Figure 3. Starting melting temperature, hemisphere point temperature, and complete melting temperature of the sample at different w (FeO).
...
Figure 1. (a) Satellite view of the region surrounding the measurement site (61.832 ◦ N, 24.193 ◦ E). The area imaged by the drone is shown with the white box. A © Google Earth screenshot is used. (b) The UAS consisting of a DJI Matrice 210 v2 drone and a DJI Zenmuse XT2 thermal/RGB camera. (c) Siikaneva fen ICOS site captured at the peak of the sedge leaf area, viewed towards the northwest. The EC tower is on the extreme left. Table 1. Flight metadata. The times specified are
* * *
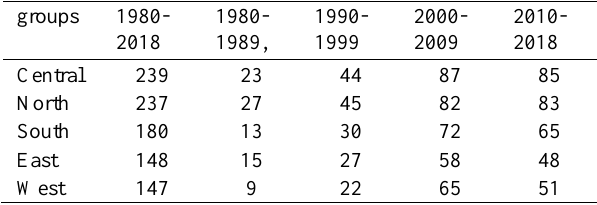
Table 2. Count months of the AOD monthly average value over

▸ Description of the task: Go line by line through the data, copying each one that contains the word "Figure".

▸ Result:
Figure 3. Starting melting temperature, hemisphere point temperature, and complete melting temperature of the sample at different w (FeO).
Figure 1. (a) Satellite view of the region surrounding the measurement site (61.832 ◦ N, 24.193 ◦ E). The area imaged by the drone is shown with the white box. A © Google Earth screenshot is used. (b) The UAS consisting of a DJI Matrice 210 v2 drone and a DJI Zenmuse XT2 thermal/RGB camera. (c) Siikaneva fen ICOS site captured at the peak of the sedge leaf area, viewed towards the northwest. The EC tower is on the extreme left. Table 1. Flight metadata. The times specified are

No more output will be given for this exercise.